_TASK ITEM_
The reply should contain all of the data below, word for word.
Start of SUPPLIED INFORMATION
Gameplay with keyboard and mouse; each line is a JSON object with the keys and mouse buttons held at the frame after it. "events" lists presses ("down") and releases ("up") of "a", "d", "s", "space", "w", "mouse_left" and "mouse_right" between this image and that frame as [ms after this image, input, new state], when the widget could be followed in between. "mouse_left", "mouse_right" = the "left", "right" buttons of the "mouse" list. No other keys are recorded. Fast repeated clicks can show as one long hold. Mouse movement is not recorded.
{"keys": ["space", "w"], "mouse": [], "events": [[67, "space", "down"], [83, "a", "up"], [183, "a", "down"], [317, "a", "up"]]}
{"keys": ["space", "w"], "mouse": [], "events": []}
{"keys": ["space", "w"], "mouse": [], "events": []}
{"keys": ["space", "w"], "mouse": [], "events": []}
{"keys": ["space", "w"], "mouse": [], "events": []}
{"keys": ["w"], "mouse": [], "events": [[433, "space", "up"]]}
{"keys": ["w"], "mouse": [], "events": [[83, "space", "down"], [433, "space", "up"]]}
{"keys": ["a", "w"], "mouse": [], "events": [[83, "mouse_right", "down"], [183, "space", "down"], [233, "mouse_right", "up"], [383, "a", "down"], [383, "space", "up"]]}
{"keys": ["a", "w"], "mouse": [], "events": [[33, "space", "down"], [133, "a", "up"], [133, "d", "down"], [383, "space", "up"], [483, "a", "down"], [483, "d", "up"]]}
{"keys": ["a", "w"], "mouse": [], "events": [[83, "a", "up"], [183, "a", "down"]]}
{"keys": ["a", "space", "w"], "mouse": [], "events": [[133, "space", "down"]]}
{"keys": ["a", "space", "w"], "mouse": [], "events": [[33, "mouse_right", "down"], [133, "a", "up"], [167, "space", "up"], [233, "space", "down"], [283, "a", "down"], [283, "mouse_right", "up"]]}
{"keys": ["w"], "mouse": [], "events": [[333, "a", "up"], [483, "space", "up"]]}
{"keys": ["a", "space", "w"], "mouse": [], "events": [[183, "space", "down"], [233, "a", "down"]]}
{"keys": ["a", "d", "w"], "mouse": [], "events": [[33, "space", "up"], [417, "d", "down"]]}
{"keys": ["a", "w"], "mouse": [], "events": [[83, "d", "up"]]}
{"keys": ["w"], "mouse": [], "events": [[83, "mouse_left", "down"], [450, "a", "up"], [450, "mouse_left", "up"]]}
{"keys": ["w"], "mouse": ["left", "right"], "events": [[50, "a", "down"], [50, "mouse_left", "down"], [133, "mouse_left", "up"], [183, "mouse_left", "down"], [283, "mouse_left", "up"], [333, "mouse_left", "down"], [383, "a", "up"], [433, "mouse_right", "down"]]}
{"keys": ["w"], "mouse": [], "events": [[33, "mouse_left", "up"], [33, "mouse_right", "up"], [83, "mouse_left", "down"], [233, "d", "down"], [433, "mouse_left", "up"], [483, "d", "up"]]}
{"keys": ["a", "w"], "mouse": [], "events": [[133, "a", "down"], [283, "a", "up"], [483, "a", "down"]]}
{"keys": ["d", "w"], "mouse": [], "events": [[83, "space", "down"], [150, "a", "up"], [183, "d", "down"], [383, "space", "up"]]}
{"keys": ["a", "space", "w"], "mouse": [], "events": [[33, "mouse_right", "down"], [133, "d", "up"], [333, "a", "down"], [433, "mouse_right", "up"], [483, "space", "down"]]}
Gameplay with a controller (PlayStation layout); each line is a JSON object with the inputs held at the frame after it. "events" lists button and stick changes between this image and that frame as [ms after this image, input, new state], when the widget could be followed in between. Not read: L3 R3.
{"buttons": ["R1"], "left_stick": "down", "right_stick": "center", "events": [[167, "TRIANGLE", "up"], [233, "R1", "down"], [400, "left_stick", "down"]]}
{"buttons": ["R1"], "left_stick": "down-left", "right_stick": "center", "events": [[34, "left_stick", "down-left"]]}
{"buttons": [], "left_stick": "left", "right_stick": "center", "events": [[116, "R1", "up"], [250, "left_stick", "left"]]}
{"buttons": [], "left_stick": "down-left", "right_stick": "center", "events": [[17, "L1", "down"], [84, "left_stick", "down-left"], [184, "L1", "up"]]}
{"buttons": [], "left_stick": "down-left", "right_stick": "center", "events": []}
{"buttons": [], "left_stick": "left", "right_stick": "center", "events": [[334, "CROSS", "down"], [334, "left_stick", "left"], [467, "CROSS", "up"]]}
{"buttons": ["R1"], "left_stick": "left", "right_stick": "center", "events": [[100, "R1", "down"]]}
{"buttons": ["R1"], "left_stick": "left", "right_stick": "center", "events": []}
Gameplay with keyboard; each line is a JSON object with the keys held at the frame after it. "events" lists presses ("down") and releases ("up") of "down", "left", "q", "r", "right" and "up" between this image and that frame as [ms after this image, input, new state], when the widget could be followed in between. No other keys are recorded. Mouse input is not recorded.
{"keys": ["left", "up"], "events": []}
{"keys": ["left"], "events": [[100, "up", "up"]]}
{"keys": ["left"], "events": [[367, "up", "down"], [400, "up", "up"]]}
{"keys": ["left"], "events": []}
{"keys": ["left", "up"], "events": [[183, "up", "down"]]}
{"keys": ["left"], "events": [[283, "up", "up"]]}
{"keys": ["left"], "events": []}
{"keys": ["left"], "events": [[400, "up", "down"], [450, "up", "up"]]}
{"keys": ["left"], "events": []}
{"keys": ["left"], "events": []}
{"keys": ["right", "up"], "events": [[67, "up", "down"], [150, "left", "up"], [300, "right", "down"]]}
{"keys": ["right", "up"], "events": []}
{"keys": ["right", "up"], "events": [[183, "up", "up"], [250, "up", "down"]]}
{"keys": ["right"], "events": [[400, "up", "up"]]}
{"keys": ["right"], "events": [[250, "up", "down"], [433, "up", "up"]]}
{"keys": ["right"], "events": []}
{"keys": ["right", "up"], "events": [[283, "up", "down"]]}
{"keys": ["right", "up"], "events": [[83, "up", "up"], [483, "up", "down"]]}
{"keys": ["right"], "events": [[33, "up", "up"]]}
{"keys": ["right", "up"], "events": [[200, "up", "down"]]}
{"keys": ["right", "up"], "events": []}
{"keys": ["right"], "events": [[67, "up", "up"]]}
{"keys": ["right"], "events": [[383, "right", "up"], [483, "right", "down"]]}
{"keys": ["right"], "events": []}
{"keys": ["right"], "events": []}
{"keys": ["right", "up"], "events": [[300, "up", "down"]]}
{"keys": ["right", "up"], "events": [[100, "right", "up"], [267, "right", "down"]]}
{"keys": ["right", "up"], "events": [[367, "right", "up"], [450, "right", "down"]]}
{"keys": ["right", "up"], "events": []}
End of SUPPLIED INFORMATION
_RESPONSE FOR THIS EXERCISE_
Gameplay with keyboard and mouse; each line is a JSON object with the keys and mouse buttons held at the frame after it. "events" lists presses ("down") and releases ("up") of "a", "d", "s", "space", "w", "mouse_left" and "mouse_right" between this image and that frame as [ms after this image, input, new state], when the widget could be followed in between. "mouse_left", "mouse_right" = the "left", "right" buttons of the "mouse" list. No other keys are recorded. Fast repeated clicks can show as one long hold. Mouse movement is not recorded.
{"keys": ["space", "w"], "mouse": [], "events": [[67, "space", "down"], [83, "a", "up"], [183, "a", "down"], [317, "a", "up"]]}
{"keys": ["space", "w"], "mouse": [], "events": []}
{"keys": ["space", "w"], "mouse": [], "events": []}
{"keys": ["space", "w"], "mouse": [], "events": []}
{"keys": ["space", "w"], "mouse": [], "events": []}
{"keys": ["w"], "mouse": [], "events": [[433, "space", "up"]]}
{"keys": ["w"], "mouse": [], "events": [[83, "space", "down"], [433, "space", "up"]]}
{"keys": ["a", "w"], "mouse": [], "events": [[83, "mouse_right", "down"], [183, "space", "down"], [233, "mouse_right", "up"], [383, "a", "down"], [383, "space", "up"]]}
{"keys": ["a", "w"], "mouse": [], "events": [[33, "space", "down"], [133, "a", "up"], [133, "d", "down"], [383, "space", "up"], [483, "a", "down"], [483, "d", "up"]]}
{"keys": ["a", "w"], "mouse": [], "events": [[83, "a", "up"], [183, "a", "down"]]}
{"keys": ["a", "space", "w"], "mouse": [], "events": [[133, "space", "down"]]}
{"keys": ["a", "space", "w"], "mouse": [], "events": [[33, "mouse_right", "down"], [133, "a", "up"], [167, "space", "up"], [233, "space", "down"], [283, "a", "down"], [283, "mouse_right", "up"]]}
{"keys": ["w"], "mouse": [], "events": [[333, "a", "up"], [483, "space", "up"]]}
{"keys": ["a", "space", "w"], "mouse": [], "events": [[183, "space", "down"], [233, "a", "down"]]}
{"keys": ["a", "d", "w"], "mouse": [], "events": [[33, "space", "up"], [417, "d", "down"]]}
{"keys": ["a", "w"], "mouse": [], "events": [[83, "d", "up"]]}
{"keys": ["w"], "mouse": [], "events": [[83, "mouse_left", "down"], [450, "a", "up"], [450, "mouse_left", "up"]]}
{"keys": ["w"], "mouse": ["left", "right"], "events": [[50, "a", "down"], [50, "mouse_left", "down"], [133, "mouse_left", "up"], [183, "mouse_left", "down"], [283, "mouse_left", "up"], [333, "mouse_left", "down"], [383, "a", "up"], [433, "mouse_right", "down"]]}
{"keys": ["w"], "mouse": [], "events": [[33, "mouse_left", "up"], [33, "mouse_right", "up"], [83, "mouse_left", "down"], [233, "d", "down"], [433, "mouse_left", "up"], [483, "d", "up"]]}
{"keys": ["a", "w"], "mouse": [], "events": [[133, "a", "down"], [283, "a", "up"], [483, "a", "down"]]}
{"keys": ["d", "w"], "mouse": [], "events": [[83, "space", "down"], [150, "a", "up"], [183, "d", "down"], [383, "space", "up"]]}
{"keys": ["a", "space", "w"], "mouse": [], "events": [[33, "mouse_right", "down"], [133, "d", "up"], [333, "a", "down"], [433, "mouse_right", "up"], [483, "space", "down"]]}
Gameplay with a controller (PlayStation layout); each line is a JSON object with the inputs held at the frame after it. "events" lists button and stick changes between this image and that frame as [ms after this image, input, new state], when the widget could be followed in between. Not read: L3 R3.
{"buttons": ["R1"], "left_stick": "down", "right_stick": "center", "events": [[167, "TRIANGLE", "up"], [233, "R1", "down"], [400, "left_stick", "down"]]}
{"buttons": ["R1"], "left_stick": "down-left", "right_stick": "center", "events": [[34, "left_stick", "down-left"]]}
{"buttons": [], "left_stick": "left", "right_stick": "center", "events": [[116, "R1", "up"], [250, "left_stick", "left"]]}
{"buttons": [], "left_stick": "down-left", "right_stick": "center", "events": [[17, "L1", "down"], [84, "left_stick", "down-left"], [184, "L1", "up"]]}
{"buttons": [], "left_stick": "down-left", "right_stick": "center", "events": []}
{"buttons": [], "left_stick": "left", "right_stick": "center", "events": [[334, "CROSS", "down"], [334, "left_stick", "left"], [467, "CROSS", "up"]]}
{"buttons": ["R1"], "left_stick": "left", "right_stick": "center", "events": [[100, "R1", "down"]]}
{"buttons": ["R1"], "left_stick": "left", "right_stick": "center", "events": []}
Gameplay with keyboard; each line is a JSON object with the keys held at the frame after it. "events" lists presses ("down") and releases ("up") of "down", "left", "q", "r", "right" and "up" between this image and that frame as [ms after this image, input, new state], when the widget could be followed in between. No other keys are recorded. Mouse input is not recorded.
{"keys": ["left", "up"], "events": []}
{"keys": ["left"], "events": [[100, "up", "up"]]}
{"keys": ["left"], "events": [[367, "up", "down"], [400, "up", "up"]]}
{"keys": ["left"], "events": []}
{"keys": ["left", "up"], "events": [[183, "up", "down"]]}
{"keys": ["left"], "events": [[283, "up", "up"]]}
{"keys": ["left"], "events": []}
{"keys": ["left"], "events": [[400, "up", "down"], [450, "up", "up"]]}
{"keys": ["left"], "events": []}
{"keys": ["left"], "events": []}
{"keys": ["right", "up"], "events": [[67, "up", "down"], [150, "left", "up"], [300, "right", "down"]]}
{"keys": ["right", "up"], "events": []}
{"keys": ["right", "up"], "events": [[183, "up", "up"], [250, "up", "down"]]}
{"keys": ["right"], "events": [[400, "up", "up"]]}
{"keys": ["right"], "events": [[250, "up", "down"], [433, "up", "up"]]}
{"keys": ["right"], "events": []}
{"keys": ["right", "up"], "events": [[283, "up", "down"]]}
{"keys": ["right", "up"], "events": [[83, "up", "up"], [483, "up", "down"]]}
{"keys": ["right"], "events": [[33, "up", "up"]]}
{"keys": ["right", "up"], "events": [[200, "up", "down"]]}
{"keys": ["right", "up"], "events": []}
{"keys": ["right"], "events": [[67, "up", "up"]]}
{"keys": ["right"], "events": [[383, "right", "up"], [483, "right", "down"]]}
{"keys": ["right"], "events": []}
{"keys": ["right"], "events": []}
{"keys": ["right", "up"], "events": [[300, "up", "down"]]}
{"keys": ["right", "up"], "events": [[100, "right", "up"], [267, "right", "down"]]}
{"keys": ["right", "up"], "events": [[367, "right", "up"], [450, "right", "down"]]}
{"keys": ["right", "up"], "events": []}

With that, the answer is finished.